BRANO DA LEGGERE:
Al via il summit dei paesi “willing and able“, i “volenterosi e capaci“, disposti ad aiutare l’Ucraina in vista del cessate il fuoco nel conflitto scatenato dalla Russia il 24 febbraio 2022. L’incontro è in corso presso il palazzo dell’Eliseo a Parigi ed è stato convocato da Emmanuel Macron, presidente francese. Sono 31 le delegazioni presenti. L’obiettivo è creare una forza di “réassurance”, letteralmente riassicurazione o rassicurazione, per una soluzione duratura in Ucraina.
Non è presente la Cina, poichè la riunione riguarda i Paesi amici dell’Ucraina. Pechino potrebbe comunque entrare in gioco nel quadro di un’eventuale missione Onu. Presente, invece, la Turchia con il vicepresidente Cevdet Yilmaz.
Al tavolo 23 Paesi dell’Ue, inclusa la Francia, padrona di casa. C’è l’Italia, con il Presidente del Consiglio Giorgia Meloni, che è stata sempre presente a queste riunioni, sin dall’inizio. Mancano Malta, Austria (neutrali), più Ungheria e Slovacchia, due Paesi che hanno una visione molto diversa sui rapporti con la Russia rispetto ai partner Ue. Partecipano anche Regno Unito, Ucraina (con il presidente Volodymyr Zelensky), Norvegia, Islanda, i vertici Ue (con Antonio Costa per il Consiglio Europeo e Ursula von der Leyen per la Commissione) e Nato. Canada e Australia hanno mandato i rispettivi ambasciatori in Francia.

ESERCIZI DA SVOLGERE:
1. Secondo il testo sul vertice di Parigi, quante delegazioni partecipano all'incontro?
2. Riscrivi in forma di elenco puntato il paragrafo del testo sul vertice di Parigi che inizia con "Non è presente la Cina", mantenendo le informazioni principali.
3. Trascrivi dal testo sul vertice di Parigi il passo che comincia con "Al via il summit" e termina con "vicepresidente Cevdet Yilmaz.".

(Elenco delle coordinate dei punti di riferimento)
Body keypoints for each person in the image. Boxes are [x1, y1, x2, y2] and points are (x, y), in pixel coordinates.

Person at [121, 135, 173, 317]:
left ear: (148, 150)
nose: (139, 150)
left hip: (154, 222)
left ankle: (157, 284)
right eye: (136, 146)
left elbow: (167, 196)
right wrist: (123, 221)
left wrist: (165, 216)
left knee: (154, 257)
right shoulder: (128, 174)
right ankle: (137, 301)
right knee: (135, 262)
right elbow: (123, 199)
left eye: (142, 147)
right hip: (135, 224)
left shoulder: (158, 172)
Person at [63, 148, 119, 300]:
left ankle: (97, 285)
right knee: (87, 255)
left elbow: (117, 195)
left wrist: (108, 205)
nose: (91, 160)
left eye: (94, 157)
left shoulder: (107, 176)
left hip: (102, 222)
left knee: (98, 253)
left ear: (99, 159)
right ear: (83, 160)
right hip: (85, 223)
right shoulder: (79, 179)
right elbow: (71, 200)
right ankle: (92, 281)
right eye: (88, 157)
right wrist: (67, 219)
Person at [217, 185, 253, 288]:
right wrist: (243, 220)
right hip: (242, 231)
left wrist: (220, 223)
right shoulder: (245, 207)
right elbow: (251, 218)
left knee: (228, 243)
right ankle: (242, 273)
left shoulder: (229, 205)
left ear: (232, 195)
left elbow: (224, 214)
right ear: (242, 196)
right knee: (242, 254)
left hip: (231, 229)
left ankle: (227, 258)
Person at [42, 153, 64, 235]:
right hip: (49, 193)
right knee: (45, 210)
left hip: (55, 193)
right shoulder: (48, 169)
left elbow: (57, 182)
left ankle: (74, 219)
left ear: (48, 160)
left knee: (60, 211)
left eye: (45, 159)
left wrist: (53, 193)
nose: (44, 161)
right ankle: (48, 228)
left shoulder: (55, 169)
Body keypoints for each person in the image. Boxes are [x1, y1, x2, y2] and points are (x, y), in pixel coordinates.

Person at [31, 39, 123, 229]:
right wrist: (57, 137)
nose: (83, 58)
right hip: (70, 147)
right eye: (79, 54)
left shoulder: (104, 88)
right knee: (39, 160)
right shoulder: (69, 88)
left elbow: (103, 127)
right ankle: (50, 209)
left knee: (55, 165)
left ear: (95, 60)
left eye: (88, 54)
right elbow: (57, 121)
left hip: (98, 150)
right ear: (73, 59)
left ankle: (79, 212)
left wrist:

ESERCIZI SVOLTI:
1. Le delegazioni presenti sono 31.

2.
- La Cina non partecipa, perché la riunione riguarda i Paesi amici dell'Ucraina.
- Pechino potrebbe comunque intervenire nell'ambito di un'eventuale missione Onu.
- La Turchia è presente con il vicepresidente Cevdet Yilmaz.

3.
Al via il summit dei paesi “willing and able“, i “volenterosi e capaci“, disposti ad aiutare l’Ucraina in vista del cessate il fuoco nel conflitto scatenato dalla Russia il 24 febbraio 2022. L’incontro è in corso presso il palazzo dell’Eliseo a Parigi ed è stato convocato da Emmanuel Macron, presidente francese. Sono 31 le delegazioni presenti. L’obiettivo è creare una forza di “réassurance”, letteralmente riassicurazione o rassicurazione, per una soluzione duratura in Ucraina.
Non è presente la Cina, poichè la riunione riguarda i Paesi amici dell’Ucraina. Pechino potrebbe comunque entrare in gioco nel quadro di un’eventuale missione Onu. Presente, invece, la Turchia con il vicepresidente Cevdet Yilmaz.